» ACTIVITY
Among the entries below, find the lines with the word "hand" and copy them.

» EXERCISE MATERIALS

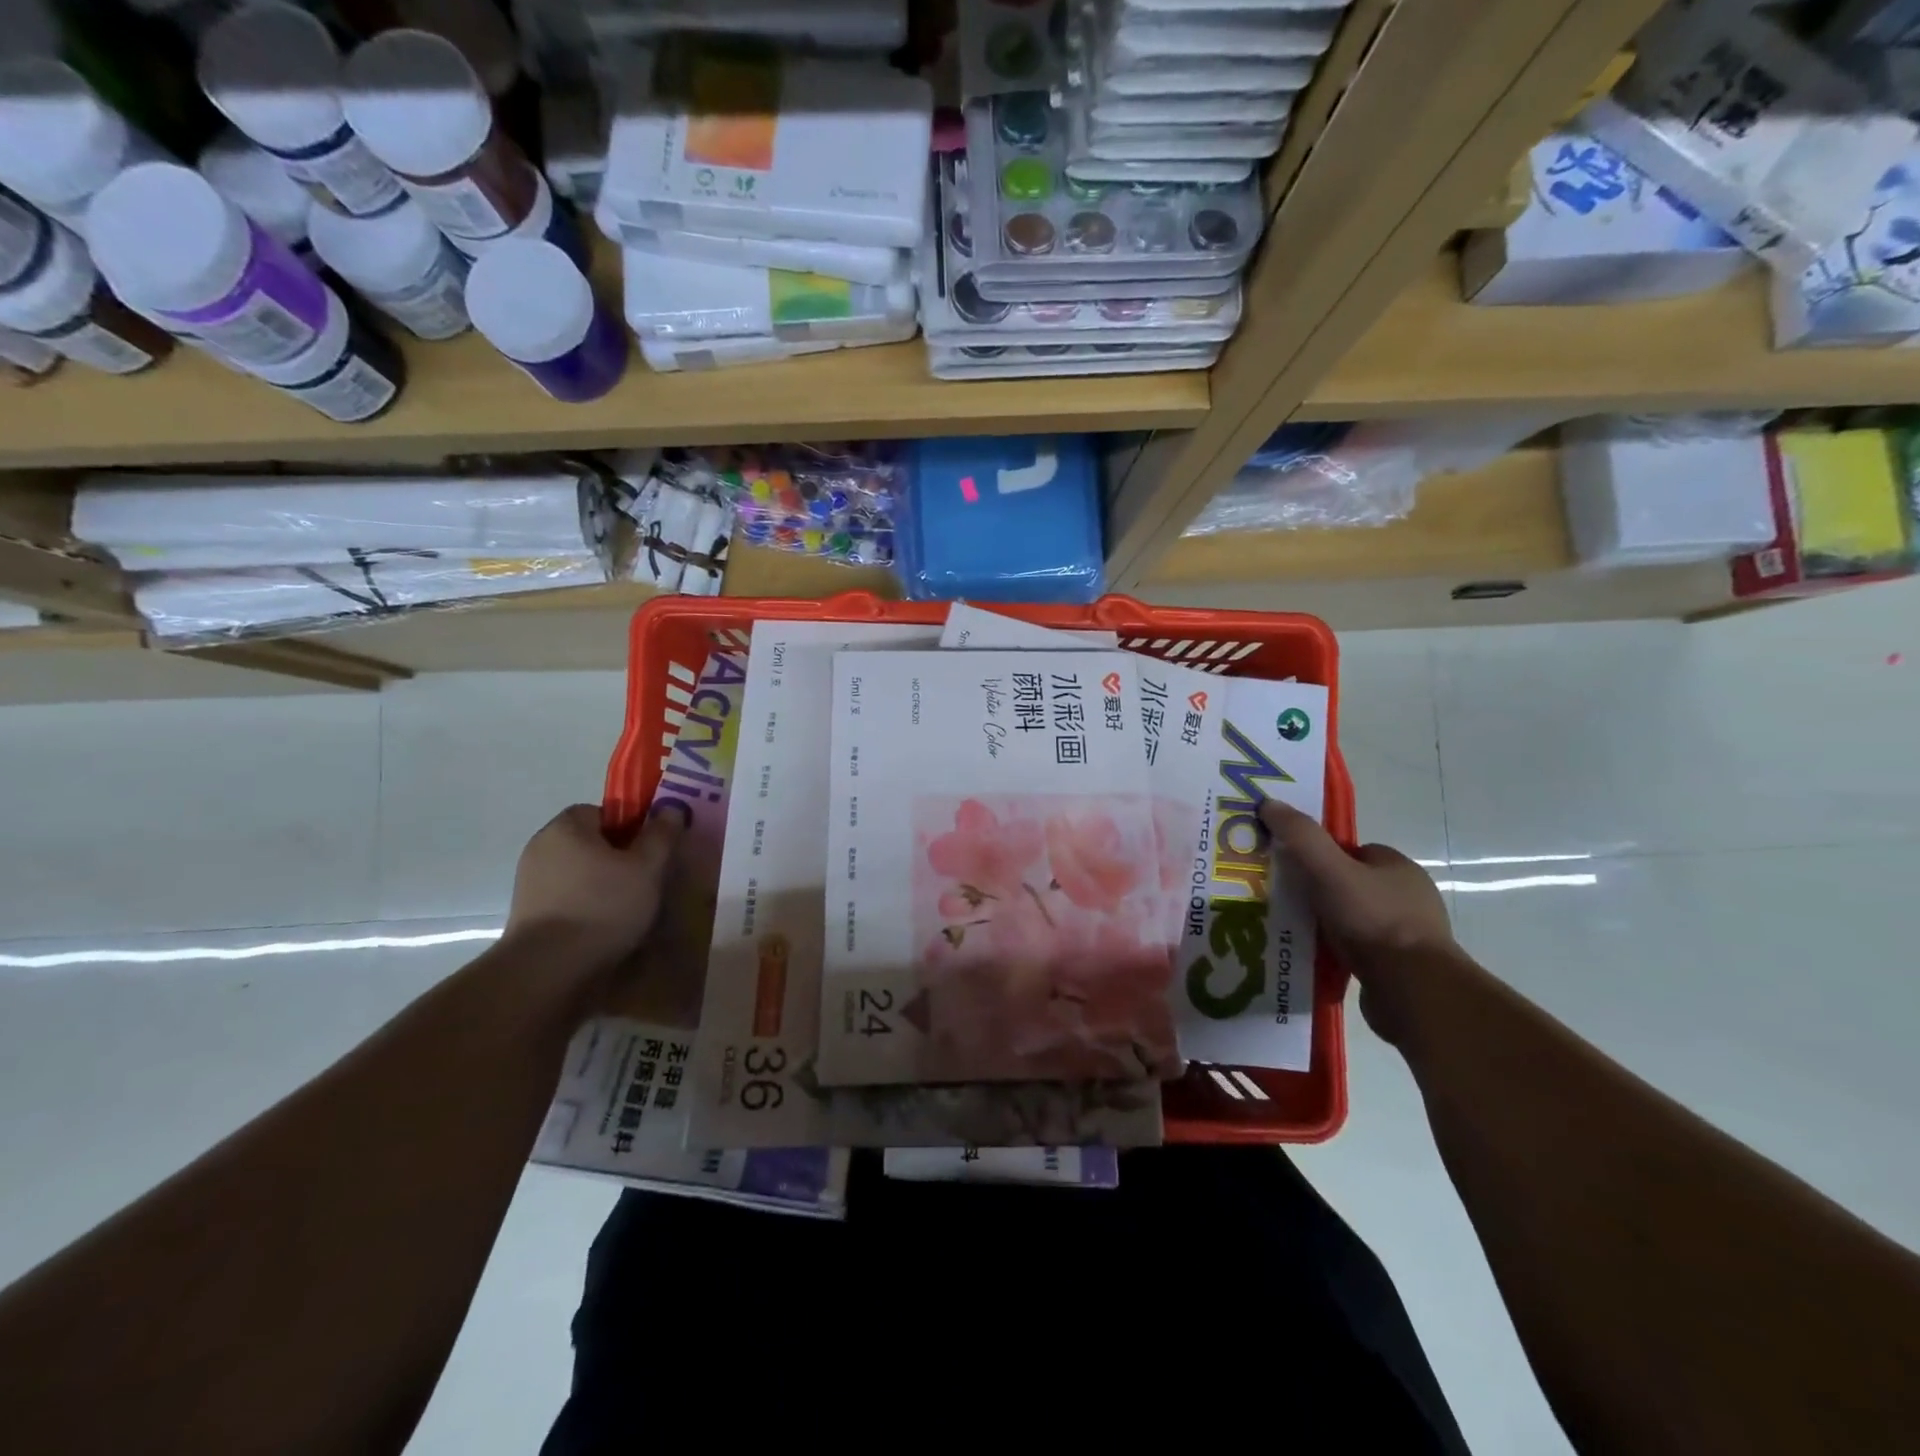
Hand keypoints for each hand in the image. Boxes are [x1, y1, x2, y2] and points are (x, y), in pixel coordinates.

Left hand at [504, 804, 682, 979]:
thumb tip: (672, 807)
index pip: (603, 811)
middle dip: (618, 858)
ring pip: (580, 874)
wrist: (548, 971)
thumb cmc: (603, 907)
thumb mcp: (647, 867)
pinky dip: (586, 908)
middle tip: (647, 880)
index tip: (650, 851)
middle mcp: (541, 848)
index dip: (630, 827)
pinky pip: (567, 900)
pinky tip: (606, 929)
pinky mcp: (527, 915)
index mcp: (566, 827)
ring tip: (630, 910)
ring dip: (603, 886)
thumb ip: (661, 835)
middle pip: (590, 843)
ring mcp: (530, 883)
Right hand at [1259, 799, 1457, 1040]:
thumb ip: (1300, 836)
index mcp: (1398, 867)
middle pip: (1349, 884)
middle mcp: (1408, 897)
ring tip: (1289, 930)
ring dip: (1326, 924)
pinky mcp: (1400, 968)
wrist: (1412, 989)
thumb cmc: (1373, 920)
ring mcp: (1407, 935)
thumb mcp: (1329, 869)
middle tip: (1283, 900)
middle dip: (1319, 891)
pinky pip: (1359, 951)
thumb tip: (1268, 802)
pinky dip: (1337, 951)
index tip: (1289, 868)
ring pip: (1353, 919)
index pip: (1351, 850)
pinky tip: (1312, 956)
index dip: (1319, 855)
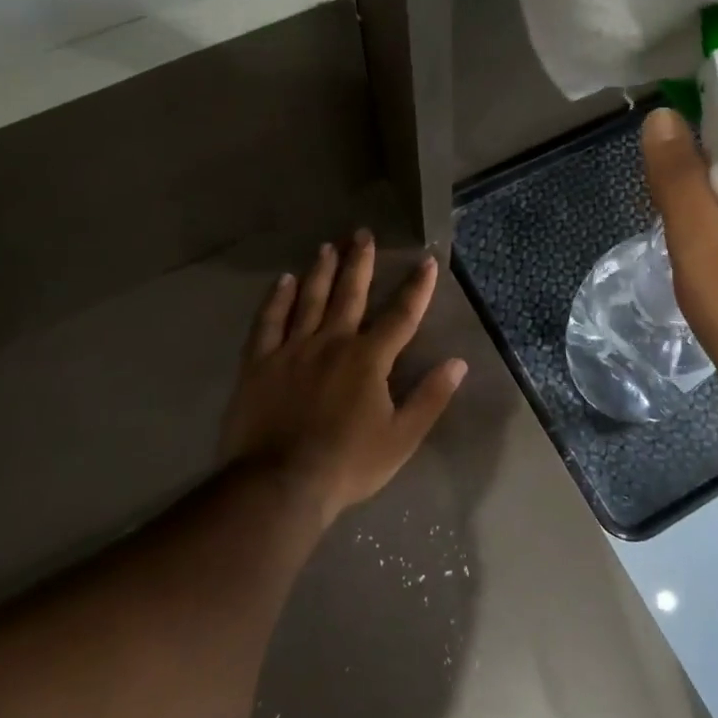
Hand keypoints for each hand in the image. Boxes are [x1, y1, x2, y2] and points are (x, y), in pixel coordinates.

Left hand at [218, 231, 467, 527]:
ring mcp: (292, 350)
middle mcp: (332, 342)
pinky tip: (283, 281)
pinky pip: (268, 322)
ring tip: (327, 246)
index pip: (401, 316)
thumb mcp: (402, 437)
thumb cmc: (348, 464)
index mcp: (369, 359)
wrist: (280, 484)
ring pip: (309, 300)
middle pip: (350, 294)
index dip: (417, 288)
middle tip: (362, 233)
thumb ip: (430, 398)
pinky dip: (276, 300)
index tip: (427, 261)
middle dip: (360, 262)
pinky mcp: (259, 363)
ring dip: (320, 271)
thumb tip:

» ANSWER SECTION
Hand keypoints for each hand in the image. Boxes are [x1, y1, x2, y2] and points are (x, y), in pixel coordinates.
Left hand at [504, 804, 682, 979]:
Right hand at [1259, 799, 1457, 1040]:
Hand keypoints for each hand in the image. Boxes are [x1, y1, x2, y2] and points are (x, y), in pixel coordinates.
Left hand at [218, 231, 467, 527]:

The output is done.